• DATA RECORDS
····················

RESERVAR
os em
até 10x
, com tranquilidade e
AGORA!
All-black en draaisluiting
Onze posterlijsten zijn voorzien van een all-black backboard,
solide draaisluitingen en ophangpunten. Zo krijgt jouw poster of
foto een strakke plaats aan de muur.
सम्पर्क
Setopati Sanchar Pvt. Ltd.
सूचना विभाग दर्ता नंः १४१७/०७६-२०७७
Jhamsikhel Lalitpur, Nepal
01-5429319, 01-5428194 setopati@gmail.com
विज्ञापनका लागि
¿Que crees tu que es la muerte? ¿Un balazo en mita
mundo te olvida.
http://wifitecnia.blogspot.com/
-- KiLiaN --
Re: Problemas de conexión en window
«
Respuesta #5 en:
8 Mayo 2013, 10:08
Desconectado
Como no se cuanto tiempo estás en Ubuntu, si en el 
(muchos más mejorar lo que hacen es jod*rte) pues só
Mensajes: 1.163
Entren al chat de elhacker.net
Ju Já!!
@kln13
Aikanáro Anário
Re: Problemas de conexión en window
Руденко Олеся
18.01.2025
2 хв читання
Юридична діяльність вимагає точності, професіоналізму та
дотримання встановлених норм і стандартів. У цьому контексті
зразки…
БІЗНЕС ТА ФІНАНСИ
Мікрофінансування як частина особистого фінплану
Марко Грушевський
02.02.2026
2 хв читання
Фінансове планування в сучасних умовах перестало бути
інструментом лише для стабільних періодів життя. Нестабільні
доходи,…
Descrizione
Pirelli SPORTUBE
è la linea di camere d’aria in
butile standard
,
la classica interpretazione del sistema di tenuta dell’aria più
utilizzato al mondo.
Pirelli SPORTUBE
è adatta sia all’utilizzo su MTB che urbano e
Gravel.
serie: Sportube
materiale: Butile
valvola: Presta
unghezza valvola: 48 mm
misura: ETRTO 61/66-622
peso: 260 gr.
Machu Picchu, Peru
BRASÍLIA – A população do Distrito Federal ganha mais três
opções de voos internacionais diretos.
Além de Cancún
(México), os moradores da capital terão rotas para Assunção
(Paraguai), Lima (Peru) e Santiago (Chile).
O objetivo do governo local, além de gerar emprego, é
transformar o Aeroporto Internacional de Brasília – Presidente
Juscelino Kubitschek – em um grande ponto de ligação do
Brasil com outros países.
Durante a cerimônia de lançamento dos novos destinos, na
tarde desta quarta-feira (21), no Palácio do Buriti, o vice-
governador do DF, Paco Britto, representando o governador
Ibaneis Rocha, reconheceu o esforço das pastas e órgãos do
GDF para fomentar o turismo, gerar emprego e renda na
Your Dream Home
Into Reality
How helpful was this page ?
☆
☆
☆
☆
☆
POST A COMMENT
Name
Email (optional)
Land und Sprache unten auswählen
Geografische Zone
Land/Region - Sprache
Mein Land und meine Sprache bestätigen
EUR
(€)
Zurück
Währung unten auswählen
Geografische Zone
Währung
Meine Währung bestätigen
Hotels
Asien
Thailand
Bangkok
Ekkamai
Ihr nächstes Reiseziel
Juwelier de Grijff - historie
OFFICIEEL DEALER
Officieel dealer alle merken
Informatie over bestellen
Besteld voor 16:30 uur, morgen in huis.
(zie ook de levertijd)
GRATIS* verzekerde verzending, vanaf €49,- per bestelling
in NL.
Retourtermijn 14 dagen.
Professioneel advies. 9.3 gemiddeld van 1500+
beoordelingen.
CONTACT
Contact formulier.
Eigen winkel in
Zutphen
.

····················

• YOUR ASSIGNMENT
Rewrite all of the records above, replacing every occurrence of "Geografische Zone" with "Geografische Region" and leaving all other text unchanged.

• OUTPUT FOR THIS EXERCISE
RESERVAR
os em
até 10x
, com tranquilidade e
AGORA!
All-black en draaisluiting
Onze posterlijsten zijn voorzien van een all-black backboard,
solide draaisluitingen en ophangpunten. Zo krijgt jouw poster of
foto een strakke plaats aan de muur.
सम्पर्क
Setopati Sanchar Pvt. Ltd.
सूचना विभाग दर्ता नंः १४१७/०७६-२०७७
Jhamsikhel Lalitpur, Nepal
01-5429319, 01-5428194 setopati@gmail.com
विज्ञापनका लागि
¿Que crees tu que es la muerte? ¿Un balazo en mita
mundo te olvida.
http://wifitecnia.blogspot.com/
-- KiLiaN --
Re: Problemas de conexión en window
«
Respuesta #5 en:
8 Mayo 2013, 10:08
Desconectado
Como no se cuanto tiempo estás en Ubuntu, si en el 
(muchos más mejorar lo que hacen es jod*rte) pues só
Mensajes: 1.163
Entren al chat de elhacker.net
Ju Já!!
@kln13
Aikanáro Anário
Re: Problemas de conexión en window
Руденко Олеся
18.01.2025
2 хв читання
Юридична діяльність вимагає точності, професіоналізму та
дотримання встановлених норм і стандартів. У цьому контексті
зразки…
БІЗНЕС ТА ФІНАНСИ
Мікрофінансування як частина особистого фінплану
Марко Грушевський
02.02.2026
2 хв читання
Фінансове планування в сучасних умовах перестало бути
інструментом лише для стабільних періодів життя. Нестабільні
доходи,…
Descrizione
Pirelli SPORTUBE
è la linea di camere d’aria in
butile standard
,
la classica interpretazione del sistema di tenuta dell’aria più
utilizzato al mondo.
Pirelli SPORTUBE
è adatta sia all’utilizzo su MTB che urbano e
Gravel.
serie: Sportube
materiale: Butile
valvola: Presta
unghezza valvola: 48 mm
misura: ETRTO 61/66-622
peso: 260 gr.
Machu Picchu, Peru
BRASÍLIA – A população do Distrito Federal ganha mais três
opções de voos internacionais diretos.
Além de Cancún
(México), os moradores da capital terão rotas para Assunção
(Paraguai), Lima (Peru) e Santiago (Chile).
O objetivo do governo local, além de gerar emprego, é
transformar o Aeroporto Internacional de Brasília – Presidente
Juscelino Kubitschek – em um grande ponto de ligação do
Brasil com outros países.
Durante a cerimônia de lançamento dos novos destinos, na
tarde desta quarta-feira (21), no Palácio do Buriti, o vice-
governador do DF, Paco Britto, representando o governador
Ibaneis Rocha, reconheceu o esforço das pastas e órgãos do
GDF para fomentar o turismo, gerar emprego e renda na
Your Dream Home
Into Reality
How helpful was this page ?
☆
☆
☆
☆
☆
POST A COMMENT
Name
Email (optional)
Land und Sprache unten auswählen
Geografische Region
Land/Region - Sprache
Mein Land und meine Sprache bestätigen
EUR
(€)
Zurück
Währung unten auswählen
Geografische Region
Währung
Meine Währung bestätigen
Hotels
Asien
Thailand
Bangkok
Ekkamai
Ihr nächstes Reiseziel
Juwelier de Grijff - historie
OFFICIEEL DEALER
Officieel dealer alle merken
Informatie over bestellen
Besteld voor 16:30 uur, morgen in huis.
(zie ook de levertijd)
GRATIS* verzekerde verzending, vanaf €49,- per bestelling
in NL.
Retourtermijn 14 dagen.
Professioneel advies. 9.3 gemiddeld van 1500+
beoordelingen.
CONTACT
Contact formulier.
Eigen winkel in
Zutphen
.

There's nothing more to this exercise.